## Selected excerpt
The rest of the paper is organized as follows. In the next section we describe IBM Active Middleware Technology, a rule-based CEP engine for non-real-time applications. In the following section we present our proposed approach to generating real-time CEP applications, which is based on extending IBM Active Middleware Technology to the real-time domain. In particular, we discuss the necessary modifications to the situation-definition language and the code-generation approach. In addition, we present the preliminary results of experiments in which we determine bounds on the execution time of the code corresponding to given rules and compare these bounds with measurement data. We conclude with a brief summary.

IBM Active Middleware Technology

IBM Active Middleware Technology is a lightweight and agile CEP engine, capable of detecting complex situations (rules) that arise when processing a context-sensitive composition of events. It is intended for automating and monitoring business processes, facilitating changes to business logic, and supporting an on demand business environment. In this section we introduce the IBM Active Middleware Technology language for defining CEP rules (situations), and we provide a high-level description of the event-processing flow performed by the IBM Active Middleware Technology engine. The IBM Active Middleware Technology language for defining CEP constructs contains the following elements: event, situation, lifespan, and action.

## What this exercise asks
a – List the elements that the excerpt on IBM Active Middleware Technology says its language for defining CEP constructs contains.
b – Write out the stretch of the excerpt on IBM Active Middleware Technology from "The rest of" through "a brief summary.".
The rows below come from a separate source.

## Extracted information
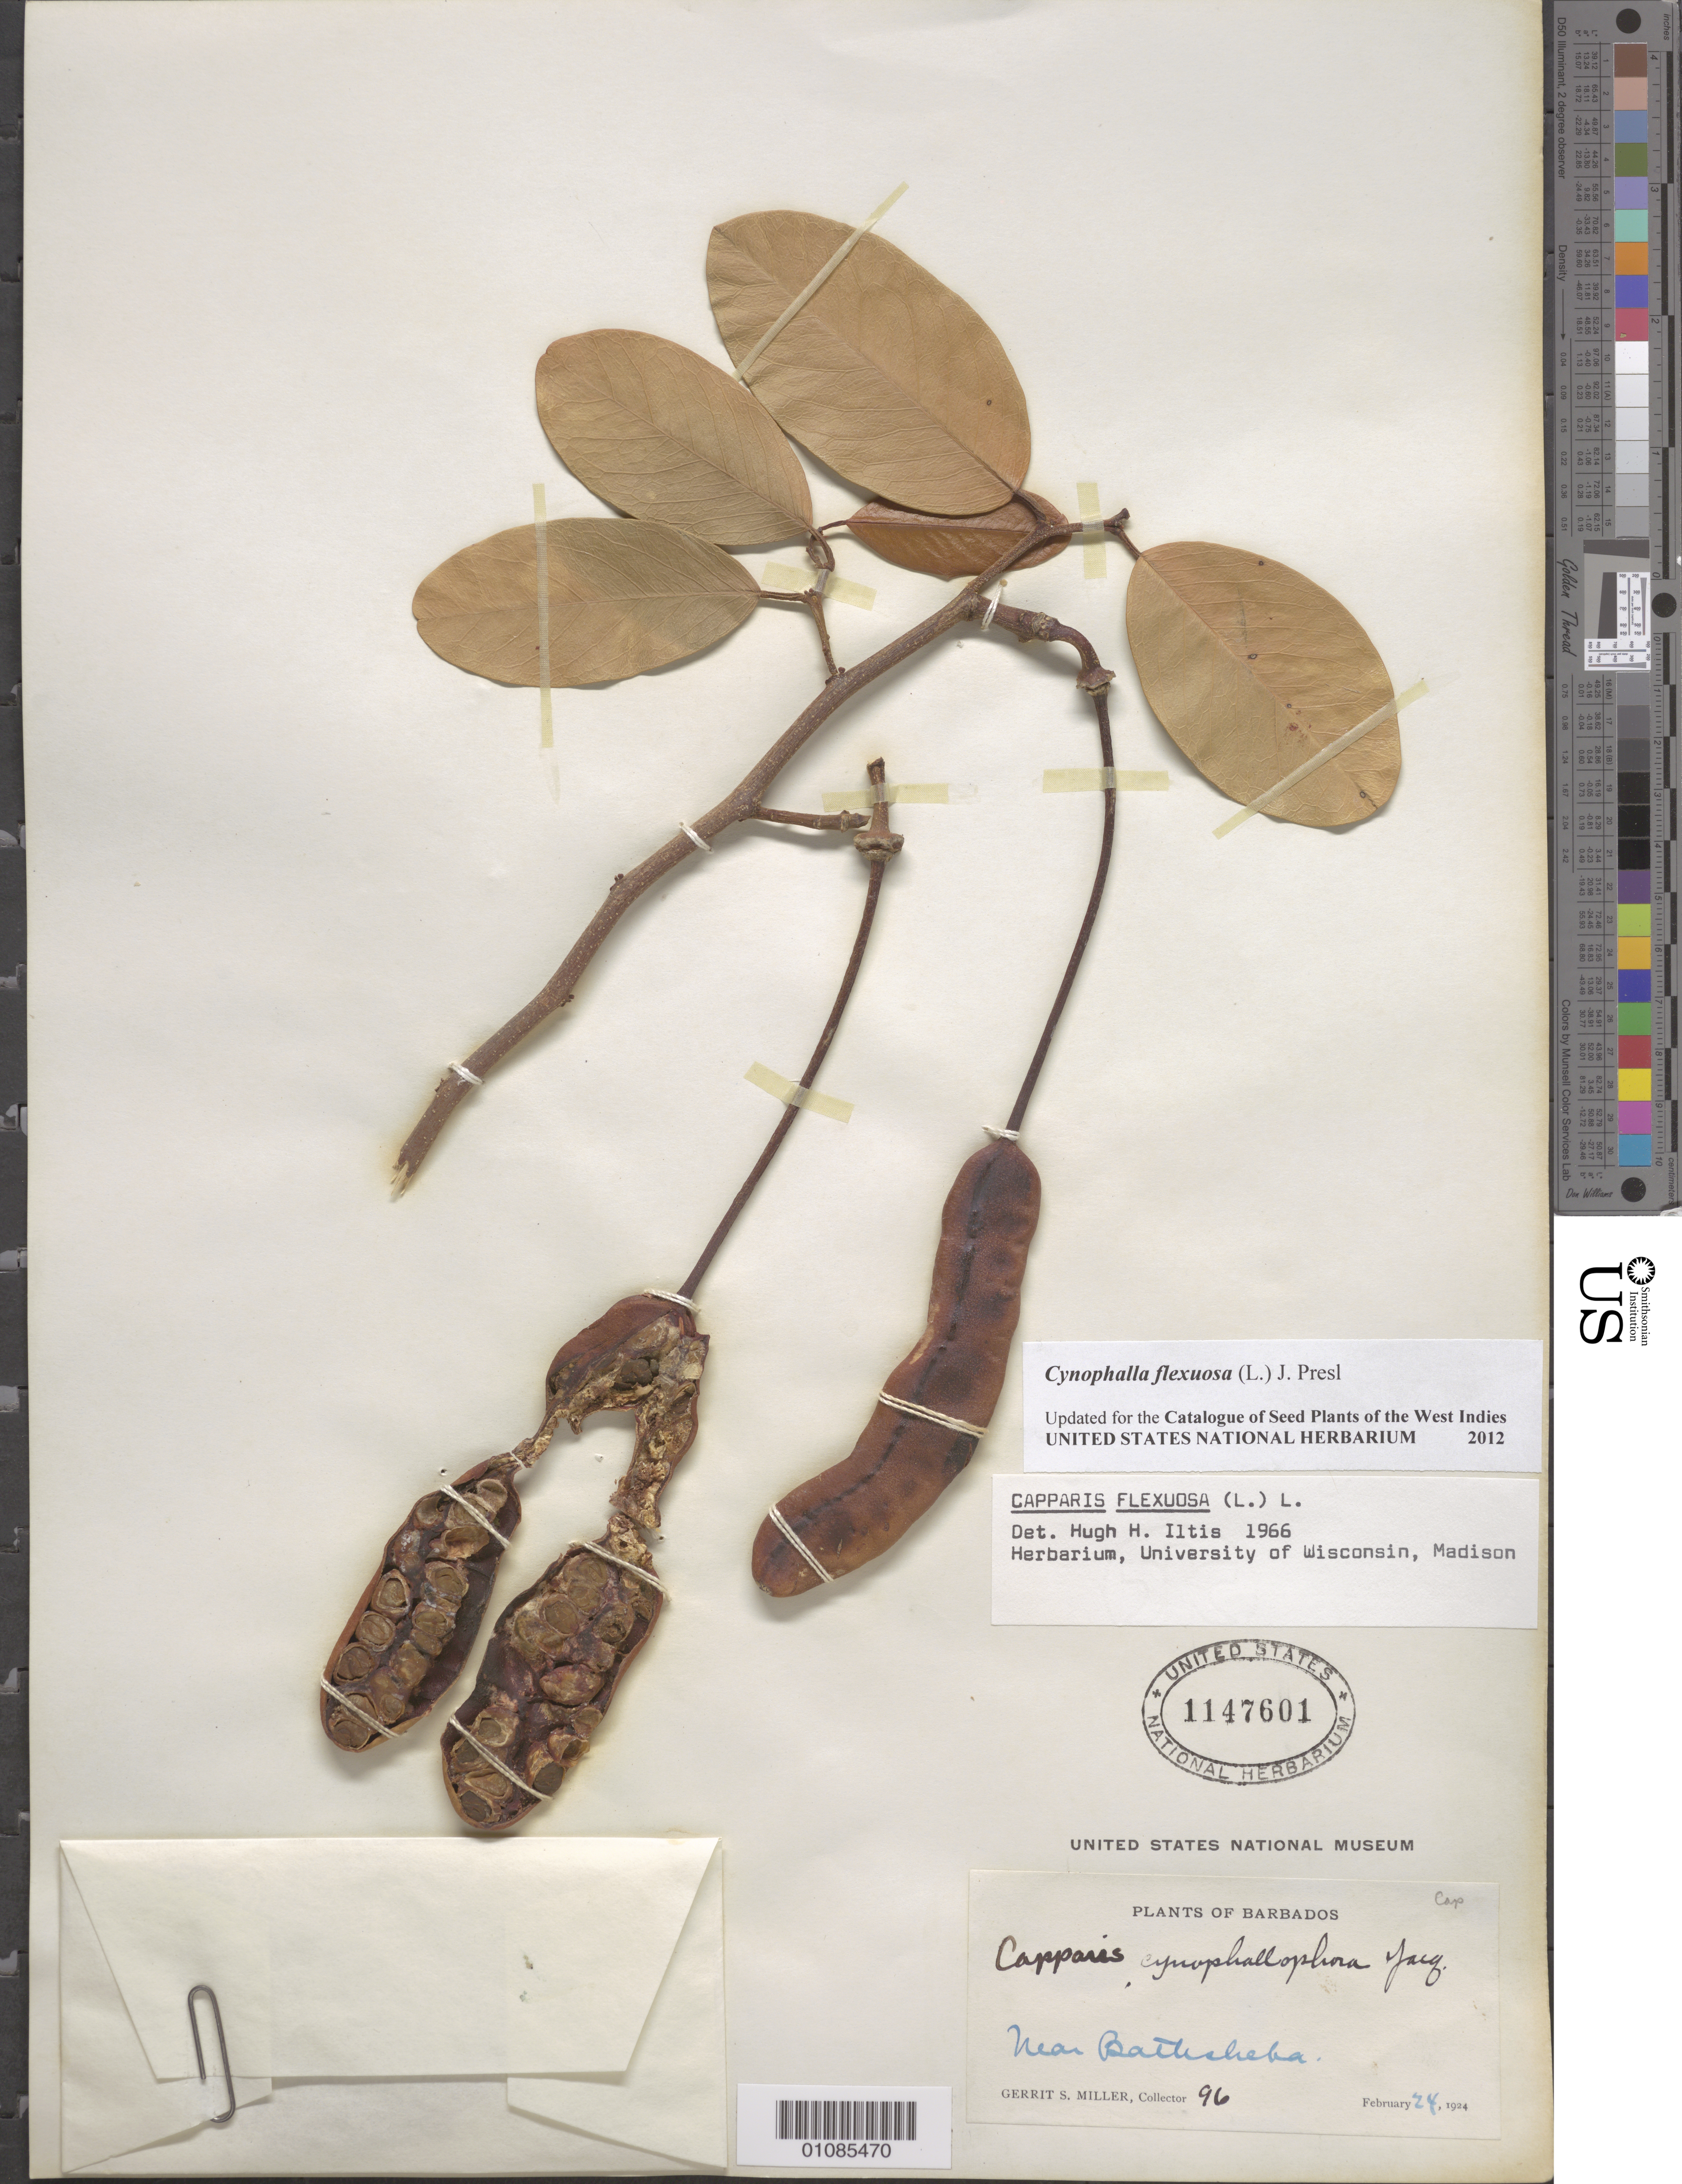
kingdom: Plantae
---
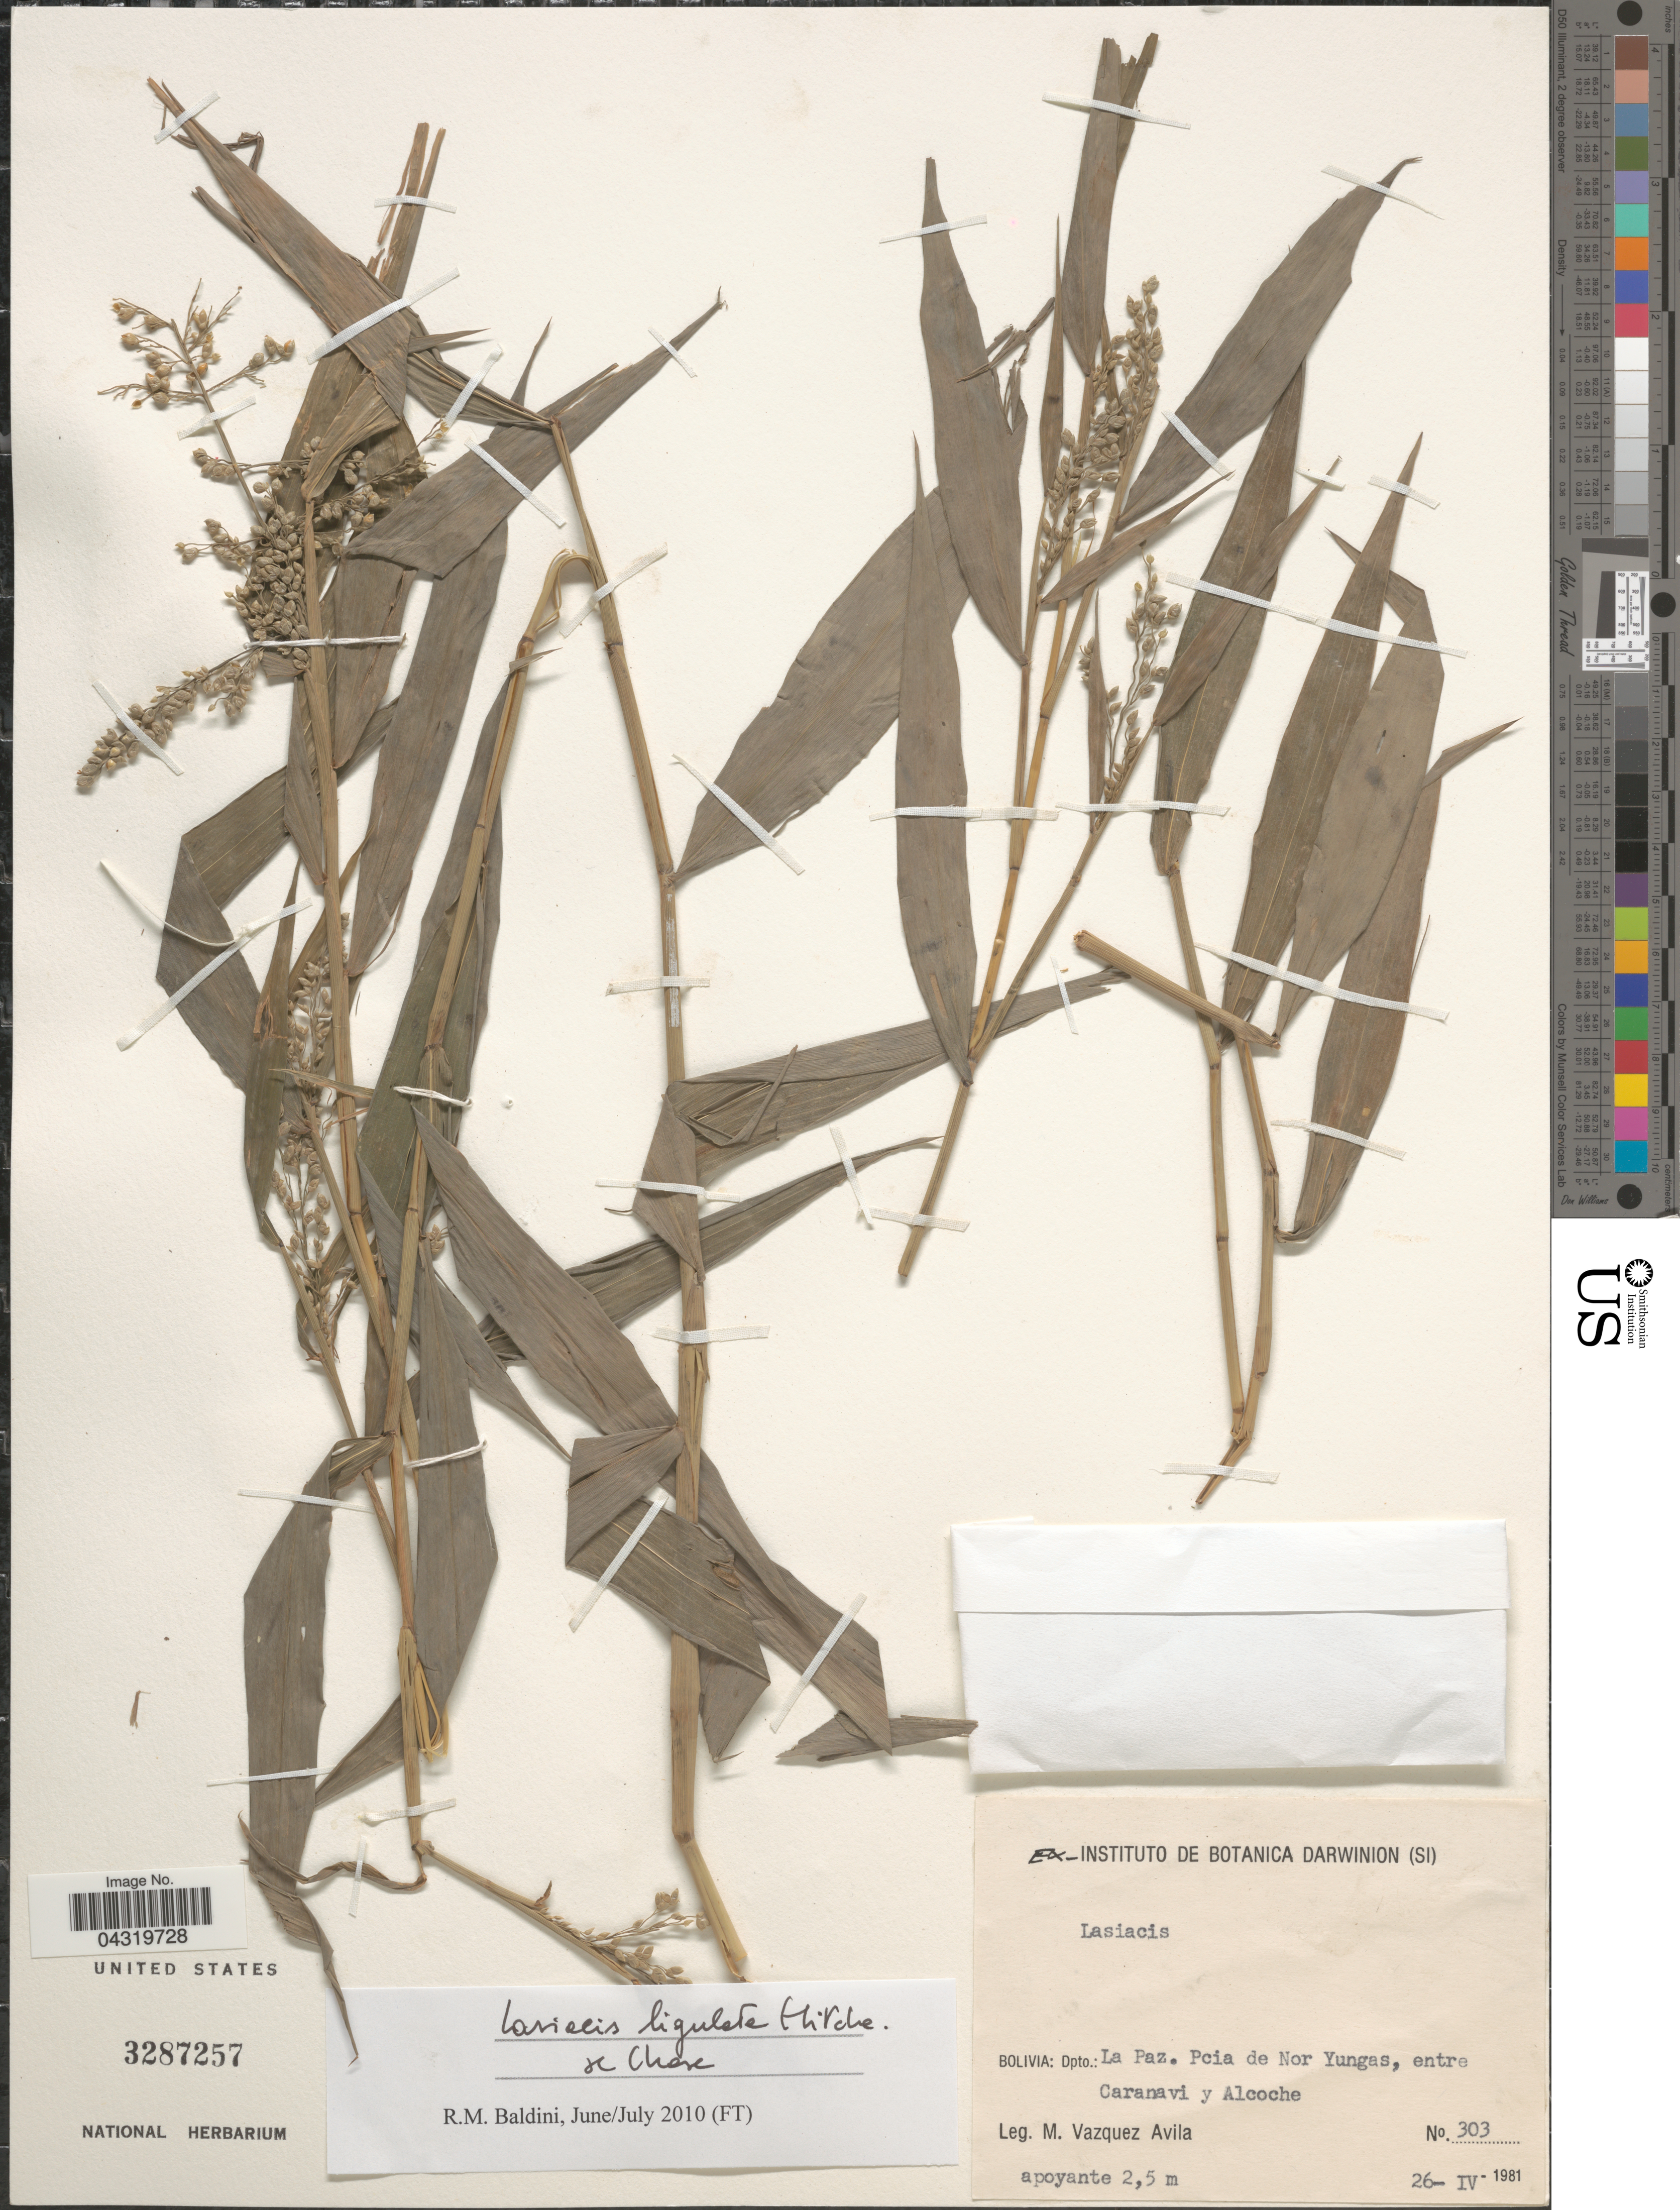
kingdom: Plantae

## Responses to the tasks
a – event, situation, lifespan, action

b –
The rest of the paper is organized as follows. In the next section we describe IBM Active Middleware Technology, a rule-based CEP engine for non-real-time applications. In the following section we present our proposed approach to generating real-time CEP applications, which is based on extending IBM Active Middleware Technology to the real-time domain. In particular, we discuss the necessary modifications to the situation-definition language and the code-generation approach. In addition, we present the preliminary results of experiments in which we determine bounds on the execution time of the code corresponding to given rules and compare these bounds with measurement data. We conclude with a brief summary.